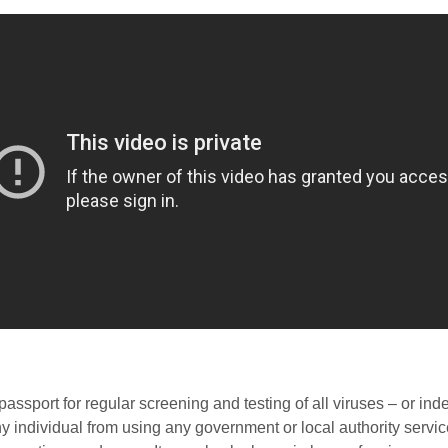
ssport for regular screening and testing of all viruses – or in
ny individual from using any government or local authority services 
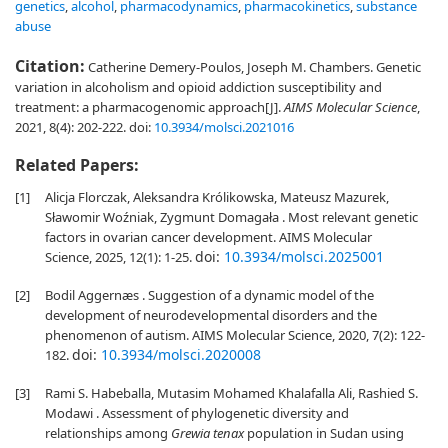
genetics
,
alcohol
,
pharmacodynamics
,
pharmacokinetics
,
substance
abuse
Citation:
Catherine Demery-Poulos, Joseph M. Chambers. Genetic
variation in alcoholism and opioid addiction susceptibility and
treatment: a pharmacogenomic approach[J].
AIMS Molecular Science
,
2021, 8(4): 202-222.
doi:
10.3934/molsci.2021016
Related Papers:
[1]
Alicja Florczak, Aleksandra Królikowska, Mateusz Mazurek,
Sławomir Woźniak, Zygmunt Domagała . Most relevant genetic
factors in ovarian cancer development. AIMS Molecular
doi:
10.3934/molsci.2025001
Science, 2025, 12(1): 1-25.
[2]
Bodil Aggernæs . Suggestion of a dynamic model of the
development of neurodevelopmental disorders and the
phenomenon of autism. AIMS Molecular Science, 2020, 7(2): 122-
doi:
10.3934/molsci.2020008
182.
[3]
Rami S. Habeballa, Mutasim Mohamed Khalafalla Ali, Rashied S.
Modawi . Assessment of phylogenetic diversity and
relationships among
Grewia tenax
population in Sudan using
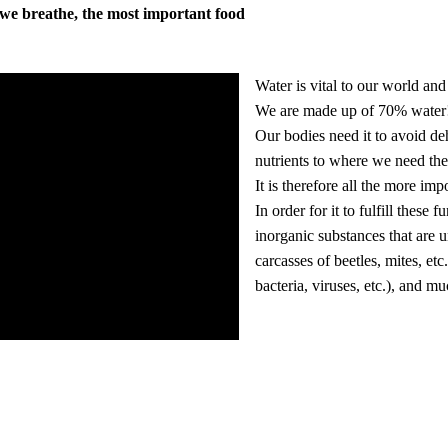
r we breathe, the most important food
Water is vital to our world and 
We are made up of 70% water
Our bodies need it to avoid deh
nutrients to where we need th
It is therefore all the more im
In order for it to fulfill thes
inorganic substances that are un
carcasses of beetles, mites, etc
bacteria, viruses, etc.), and m
Our guests receive this clean wa
Instead of having to buy water b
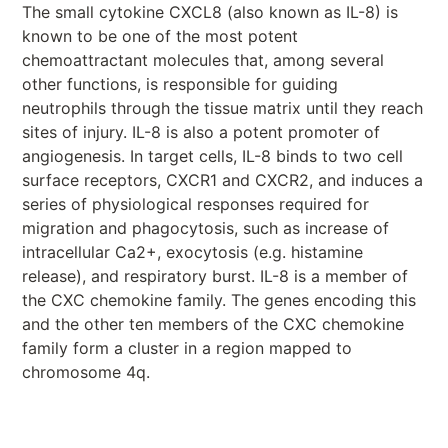
The small cytokine CXCL8 (also known as IL-8) is
known to be one of the most potent
chemoattractant molecules that, among several
other functions, is responsible for guiding
neutrophils through the tissue matrix until they reach
sites of injury. IL-8 is also a potent promoter of
angiogenesis. In target cells, IL-8 binds to two cell
surface receptors, CXCR1 and CXCR2, and induces a
series of physiological responses required for
migration and phagocytosis, such as increase of
intracellular Ca2+, exocytosis (e.g. histamine
release), and respiratory burst. IL-8 is a member of
the CXC chemokine family. The genes encoding this
and the other ten members of the CXC chemokine
family form a cluster in a region mapped to
chromosome 4q.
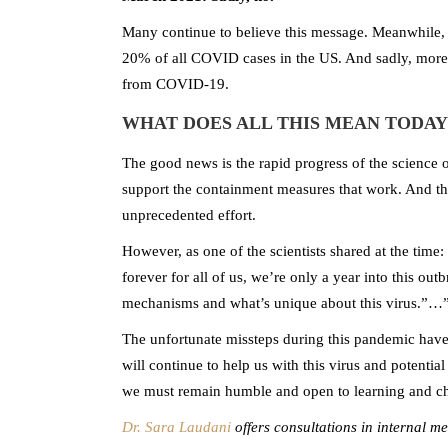
Many continue to believe this message. Meanwhile,
20% of all COVID cases in the US. And sadly, more
from COVID-19.
WHAT DOES ALL THIS MEAN TODAY
The good news is the rapid progress of the science on
support the containment measures that work. And th
unprecedented effort.
However, as one of the scientists shared at the time:
forever for all of us, we’re only a year into this out
mechanisms and what’s unique about this virus.”…”I
The unfortunate missteps during this pandemic have
will continue to help us with this virus and potentia
we must remain humble and open to learning and ch
Dr. Sara Laudani
offers consultations in internal m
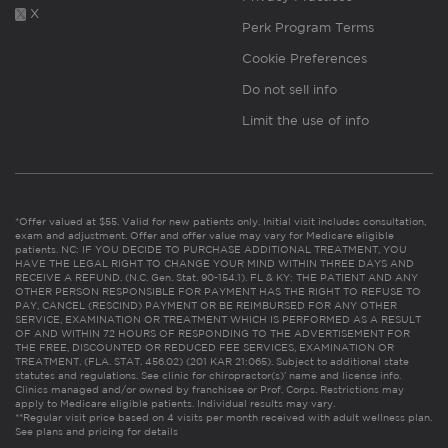
X
Perk Program Terms
Cookie Preferences
Do not sell info
Limit the use of info
*Offer valued at $55. Valid for new patients only. Initial visit includes consultation,
exam and adjustment. Offer and offer value may vary for Medicare eligible
patients. NC: IF YOU DECIDE TO PURCHASE ADDITIONAL TREATMENT, YOU
HAVE THE LEGAL RIGHT TO CHANGE YOUR MIND WITHIN THREE DAYS AND
RECEIVE A REFUND. (N.C. Gen. Stat. 90-154.1). FL & KY: THE PATIENT AND ANY
OTHER PERSON RESPONSIBLE FOR PAYMENT HAS THE RIGHT TO REFUSE TO
PAY, CANCEL (RESCIND) PAYMENT OR BE REIMBURSED FOR ANY OTHER
SERVICE, EXAMINATION OR TREATMENT WHICH IS PERFORMED AS A RESULT
OF AND WITHIN 72 HOURS OF RESPONDING TO THE ADVERTISEMENT FOR
THE FREE, DISCOUNTED OR REDUCED FEE SERVICES, EXAMINATION OR
TREATMENT. (FLA. STAT. 456.02) (201 KAR 21:065). Subject to additional state
statutes and regulations. See clinic for chiropractor(s)’ name and license info.
Clinics managed and/or owned by franchisee or Prof. Corps. Restrictions may
apply to Medicare eligible patients. Individual results may vary.
**Regular visit price based on 4 visits per month received with adult wellness plan.
See plans and pricing for details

> [Task details] Only the pictures stay behind; copy everything else in the records above exactly.

> [Task solution]
ssport for regular screening and testing of all viruses – or in
ny individual from using any government or local authority services 
genetics
,
alcohol
,
pharmacodynamics
,
pharmacokinetics
,
substance
abuse
Citation:
Catherine Demery-Poulos, Joseph M. Chambers. Genetic
variation in alcoholism and opioid addiction susceptibility and
treatment: a pharmacogenomic approach[J].
AIMS Molecular Science
,
2021, 8(4): 202-222.
doi:
10.3934/molsci.2021016
Related Papers:
[1]
Alicja Florczak, Aleksandra Królikowska, Mateusz Mazurek,
Sławomir Woźniak, Zygmunt Domagała . Most relevant genetic
factors in ovarian cancer development. AIMS Molecular
doi:
10.3934/molsci.2025001
Science, 2025, 12(1): 1-25.
[2]
Bodil Aggernæs . Suggestion of a dynamic model of the
development of neurodevelopmental disorders and the
phenomenon of autism. AIMS Molecular Science, 2020, 7(2): 122-
doi:
10.3934/molsci.2020008
182.
[3]
Rami S. Habeballa, Mutasim Mohamed Khalafalla Ali, Rashied S.
Modawi . Assessment of phylogenetic diversity and
relationships among
Grewia tenax
population in Sudan using
r we breathe, the most important food
Water is vital to our world and 
We are made up of 70% water
Our bodies need it to avoid deh
nutrients to where we need th
It is therefore all the more im
In order for it to fulfill thes
inorganic substances that are un
carcasses of beetles, mites, etc
bacteria, viruses, etc.), and m
Our guests receive this clean wa
Instead of having to buy water b
The small cytokine CXCL8 (also known as IL-8) is
known to be one of the most potent
chemoattractant molecules that, among several
other functions, is responsible for guiding
neutrophils through the tissue matrix until they reach
sites of injury. IL-8 is also a potent promoter of
angiogenesis. In target cells, IL-8 binds to two cell
surface receptors, CXCR1 and CXCR2, and induces a
series of physiological responses required for
migration and phagocytosis, such as increase of
intracellular Ca2+, exocytosis (e.g. histamine
release), and respiratory burst. IL-8 is a member of
the CXC chemokine family. The genes encoding this
and the other ten members of the CXC chemokine
family form a cluster in a region mapped to
chromosome 4q.
Many continue to believe this message. Meanwhile,
20% of all COVID cases in the US. And sadly, more
from COVID-19.
WHAT DOES ALL THIS MEAN TODAY
The good news is the rapid progress of the science on
support the containment measures that work. And th
unprecedented effort.
However, as one of the scientists shared at the time:
forever for all of us, we’re only a year into this out
mechanisms and what’s unique about this virus.”…”I
The unfortunate missteps during this pandemic have
will continue to help us with this virus and potentia
we must remain humble and open to learning and ch
Dr. Sara Laudani
offers consultations in internal m
X
Perk Program Terms
Cookie Preferences
Do not sell info
Limit the use of info
*Offer valued at $55. Valid for new patients only. Initial visit includes consultation,
exam and adjustment. Offer and offer value may vary for Medicare eligible
patients. NC: IF YOU DECIDE TO PURCHASE ADDITIONAL TREATMENT, YOU
HAVE THE LEGAL RIGHT TO CHANGE YOUR MIND WITHIN THREE DAYS AND
RECEIVE A REFUND. (N.C. Gen. Stat. 90-154.1). FL & KY: THE PATIENT AND ANY
OTHER PERSON RESPONSIBLE FOR PAYMENT HAS THE RIGHT TO REFUSE TO
PAY, CANCEL (RESCIND) PAYMENT OR BE REIMBURSED FOR ANY OTHER
SERVICE, EXAMINATION OR TREATMENT WHICH IS PERFORMED AS A RESULT
OF AND WITHIN 72 HOURS OF RESPONDING TO THE ADVERTISEMENT FOR
THE FREE, DISCOUNTED OR REDUCED FEE SERVICES, EXAMINATION OR
TREATMENT. (FLA. STAT. 456.02) (201 KAR 21:065). Subject to additional state
statutes and regulations. See clinic for chiropractor(s)’ name and license info.
Clinics managed and/or owned by franchisee or Prof. Corps. Restrictions may
apply to Medicare eligible patients. Individual results may vary.
**Regular visit price based on 4 visits per month received with adult wellness plan.
See plans and pricing for details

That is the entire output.